What Are Optotypes? (2015) - rcarmo
https://ilovetypography.com/2015/07/12/what-are-optotypes-eye-charts-fonts/
======
dhosek
It's worth noting that with Optotypes, the goal of having clear and
unambiguous letters is inverted. The aperture of C, for example is much
narrower than the comparable types because the objective is to see if the
viewer's eye is able to distinguish the closed-aperture C from O.

------
LeonB
I have a personal trainer called Dave, and when talking one day he mentioned
that his mum invented a very popular eye chart.
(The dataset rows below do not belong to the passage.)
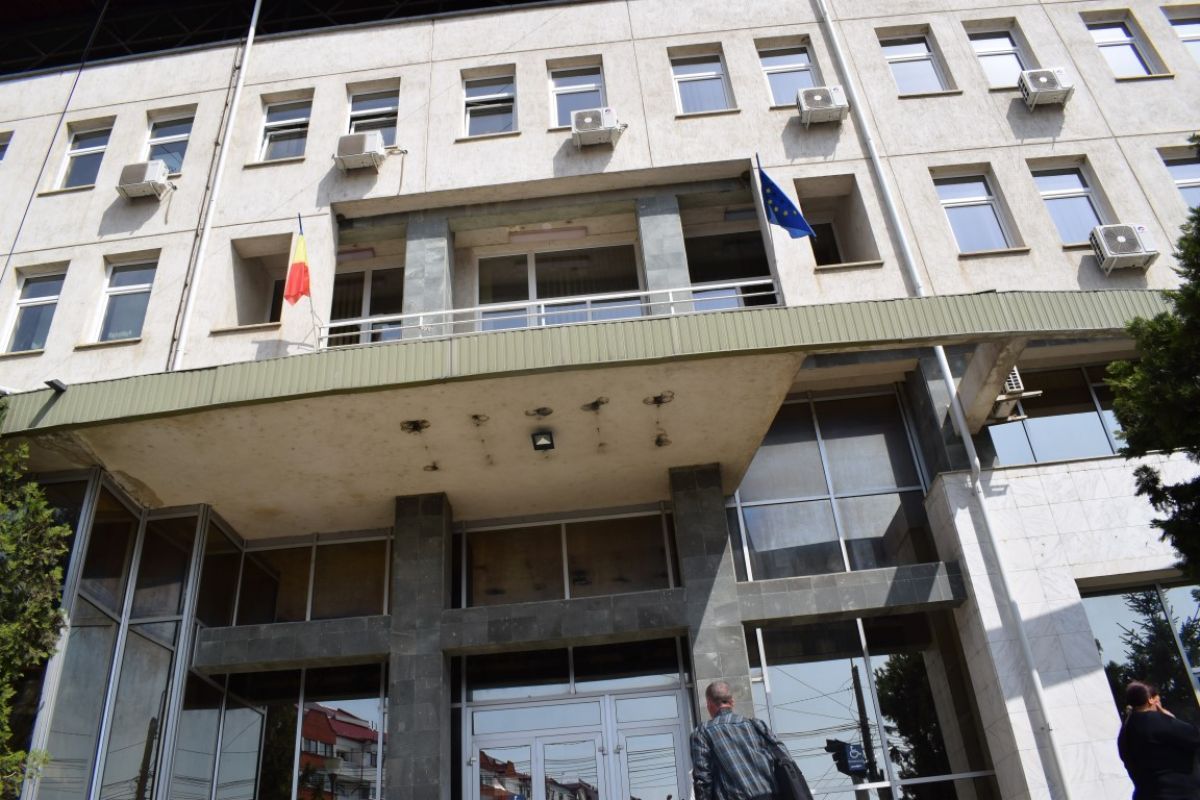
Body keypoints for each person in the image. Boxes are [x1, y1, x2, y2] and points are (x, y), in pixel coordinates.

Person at [691, 680, 786, 800]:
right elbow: (783, 756)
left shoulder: (702, 732)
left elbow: (703, 778)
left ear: (709, 703)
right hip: (770, 795)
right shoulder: (756, 725)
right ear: (732, 701)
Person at [1117, 680, 1200, 799]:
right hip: (1177, 793)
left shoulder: (1125, 731)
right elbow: (1193, 736)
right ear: (1150, 699)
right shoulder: (1154, 720)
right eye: (1159, 700)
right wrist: (1171, 719)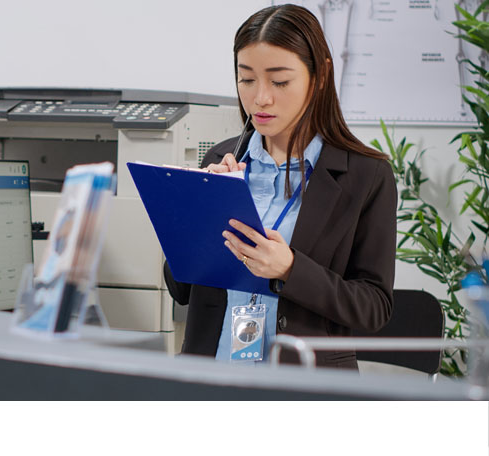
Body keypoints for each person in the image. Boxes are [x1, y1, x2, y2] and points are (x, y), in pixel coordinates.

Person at [163, 4, 395, 369]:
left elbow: (374, 307)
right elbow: (181, 290)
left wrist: (290, 269)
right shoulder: (224, 159)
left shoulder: (366, 174)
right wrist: (197, 215)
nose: (260, 98)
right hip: (211, 376)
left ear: (318, 77)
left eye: (279, 81)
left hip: (302, 387)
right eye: (247, 79)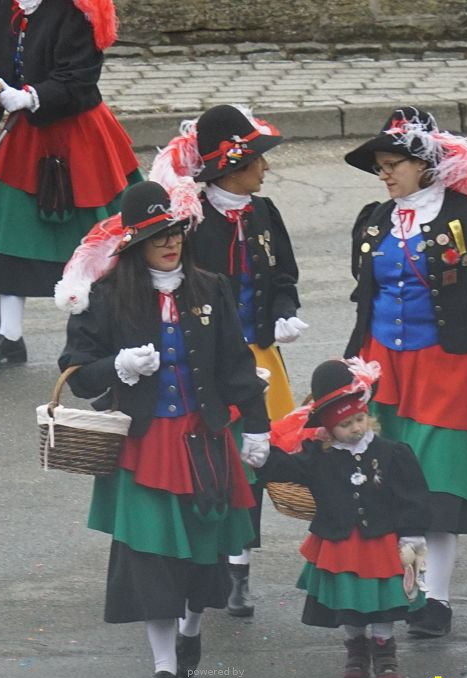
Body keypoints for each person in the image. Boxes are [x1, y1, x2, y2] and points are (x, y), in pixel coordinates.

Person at [58, 181, 270, 678]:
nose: (171, 244)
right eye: (158, 238)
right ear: (135, 247)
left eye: (174, 233)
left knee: (203, 552)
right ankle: (162, 664)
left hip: (204, 439)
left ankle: (191, 629)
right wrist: (118, 367)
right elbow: (78, 374)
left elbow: (234, 364)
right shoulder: (107, 296)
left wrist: (259, 426)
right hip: (144, 442)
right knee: (149, 556)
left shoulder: (211, 286)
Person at [342, 107, 467, 638]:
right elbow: (366, 296)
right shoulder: (371, 219)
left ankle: (434, 600)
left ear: (425, 164)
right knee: (389, 488)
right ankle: (399, 588)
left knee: (435, 493)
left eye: (394, 164)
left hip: (451, 369)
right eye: (380, 166)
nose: (384, 174)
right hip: (382, 369)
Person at [149, 103, 306, 617]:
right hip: (206, 361)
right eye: (258, 159)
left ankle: (239, 566)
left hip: (260, 354)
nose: (266, 167)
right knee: (211, 455)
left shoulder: (265, 213)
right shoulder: (190, 221)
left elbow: (283, 275)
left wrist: (283, 311)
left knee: (254, 459)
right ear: (231, 167)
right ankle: (207, 559)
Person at [0, 0, 141, 364]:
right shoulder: (4, 9)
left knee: (100, 240)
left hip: (78, 135)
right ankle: (8, 335)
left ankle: (103, 334)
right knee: (10, 237)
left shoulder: (74, 12)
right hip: (24, 139)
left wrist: (32, 96)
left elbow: (80, 78)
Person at [258, 357, 431, 678]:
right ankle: (355, 650)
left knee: (383, 599)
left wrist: (412, 534)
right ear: (328, 428)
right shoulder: (317, 456)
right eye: (345, 424)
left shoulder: (392, 453)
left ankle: (385, 651)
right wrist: (260, 451)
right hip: (340, 542)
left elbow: (413, 495)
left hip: (381, 540)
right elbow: (284, 469)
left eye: (360, 418)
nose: (355, 427)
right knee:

I looked into it further, and
yeh, his mum, "Jan E Lovie-Kitchin" is the one mentioned here, she co-invented
the "Bailey-Lovie Chart" though I don't think it's as commonly used now.
Pretty cool contribution though.

------
martopix
I distinctly remember being tested with the Tumbling E chart when I was 6.
Public school checked the eyesight of all first-graders, who can't all read
proficiently.

------
legerdemain
Pretty amazing how a typical visit to an optometrist hasn't changed much in
decades or even a century: Snellen eye charts from the 1860s, modern
phoropters from the 1920s, widely used tonometers from the 1950s. A branch of
medicine can afford to stand still if we collectively resign ourselves to
buying a new assistive device every year or two.